Contrary to the PsYchEdelIc imagery that our graphic suggests, this is actually an article on course selection at Head Royce.  It has come to our attention that students often find themselves in a hopeless, stranded-in-a-desert like condition because they are taking classes they find uninteresting. We have heard students complain time and time again about the obscene stress they face each time they step into their accelerated math class, or their challenging AP science classes. Invariably, when a question is posed to students regarding the reason they subject themselves to classes they so abhor, the response is something along the lines of ‘It looks better on a college transcript.’

At Head Royce, and in California specifically, there is a stigma surrounding what qualifies intelligence. Often, it seems it is defined by your ability to stay afloat in advanced math and science classes. Though it is understandable that schools in California put an emphasis on STEM courses, given the revenue coming from technological innovation in Silicon Valley, it nonetheless frankly demeaning to students with a predisposition for different subjects. To impose a system upon students which encourages them to prioritize math and science courses, despite the fact that these courses are not appealing to everyone, creates a burnt-out, uninspired student body who take classes not out of passion for the subject matter, but simply to appeal to a college board which prioritizes a certain type of learner. It is critical that students are encouraged to take classes that they are genuinely interested in, so that they can eventually develop skills in a subject they are passionate about. This means that outside of core classes, the only question that should be asked while scheduling  is “What are you interested in?” Currently, it feels like emphasis is placed upon classes that will “challenge” you and therefore make you look more appealing to colleges.

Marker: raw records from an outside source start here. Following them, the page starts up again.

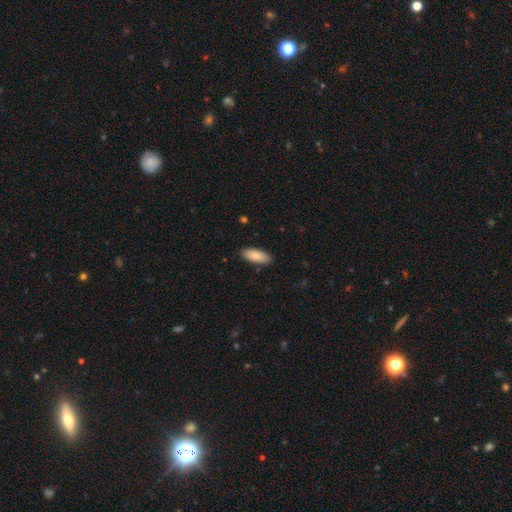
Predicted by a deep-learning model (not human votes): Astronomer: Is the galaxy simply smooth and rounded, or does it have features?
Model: smooth — 86%.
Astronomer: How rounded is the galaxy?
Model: in between — 81%.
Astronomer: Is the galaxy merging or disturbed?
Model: none — 87%.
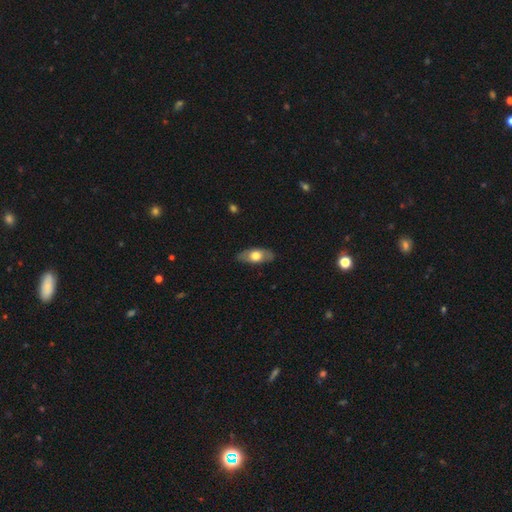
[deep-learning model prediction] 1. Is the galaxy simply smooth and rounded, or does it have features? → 62% smooth, 33% featured or disk, 6% star or artifact.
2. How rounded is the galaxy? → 85% in between, 10% cigar-shaped, 4% round.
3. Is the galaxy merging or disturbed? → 82% none, 14% minor disturbance, 3% major disturbance, 1% merger.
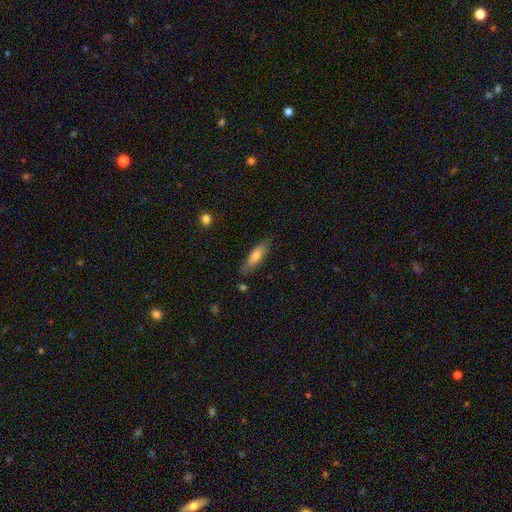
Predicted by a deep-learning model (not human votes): smooth-or-featured: smooth: 68% | featured or disk: 25% | star or artifact: 6%
  how-rounded: cigar-shaped: 57% | in between: 42% | round: 2%
  merging: none: 82% | minor disturbance: 14% | major disturbance: 3% | merger: 2%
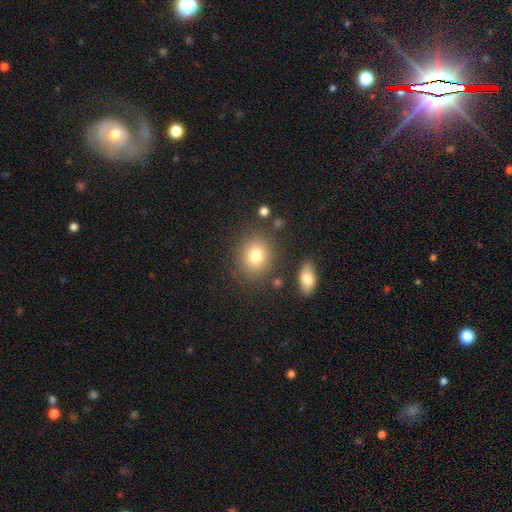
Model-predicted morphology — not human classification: smooth 79%, star or artifact 11%, featured or disk 10%. Down the decision tree: how rounded — round (68%); merging — none (81%).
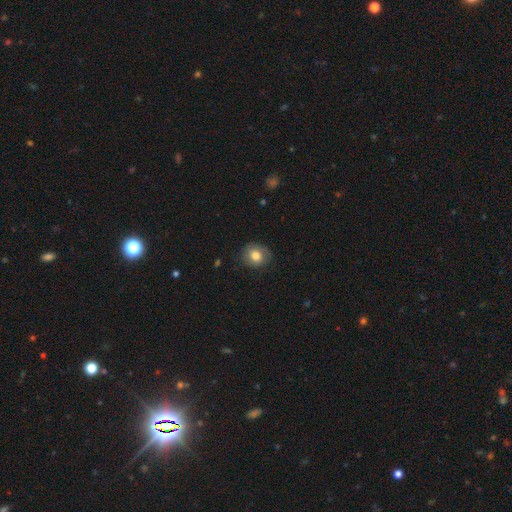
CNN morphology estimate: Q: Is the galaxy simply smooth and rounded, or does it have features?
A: smooth — 75%.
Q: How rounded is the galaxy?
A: round — 74%.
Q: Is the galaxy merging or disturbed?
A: none — 77%.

But what if you just rode out your desert trip a little bit, found something you were legitimately interested in and went DEEEP MAHN? Classes that challenge you are certainly beneficially and in most cases, inevitable, but, if given a choice, make sure you opt for a class that is not EARTH-SHATTERINGLY DIFFICULT or overly unpleasant.

In addition, this prioritization of STEM courses creates a power divide between different fields of learning, and makes students who may possess a different type of intelligence feel inferior, and unrespected by their administration and fellow peers. More broadly, by encouraging students to select courses which do not develop their own strengths, we condemn our youth to the idea that life is about suffering through insurmountable obstacles in order to achieve some form of pay-off in the distant future. While teaching youth the importance of perseverance is certainly laudable; compelling students to increase the time they spend on subjects they feel no emotional connection to or aptitude for is detrimental, in that it discourages students to develop skills in classes they are passionate about. By forcing students to waste their time absorbing and regurgitating information they have no interest in, we create an education system interested purely in a transactional experience, one devoid of true meaning and so far removed from real-world application, students lose all sense of purpose, and eventually lose all excitement for learning.

Those who favor the humanities shouldn’t feel obligated to necessarily take that harder math class if it is really going to be digging into time that they could be sleeping or doing something beneficial to one’s health. There shouldn’t be comments like: “Oh but he/she is in the easier math class” as if this is somehow a testament of your intelligence or willingness to put in effort. And the best part is, if you want to go to Death Valley and collect GEODES and like be obsessed with that, you should have time in your schedule to do so. Passion can be hard to find when you are just grinding through the everyday, uninterested in what it is you are actually doing. Interestingly as well, when you are feeling fulfilled and excited to learn, I think feeling excited about something is much easier. FIND YOUR GEODES MY G’S.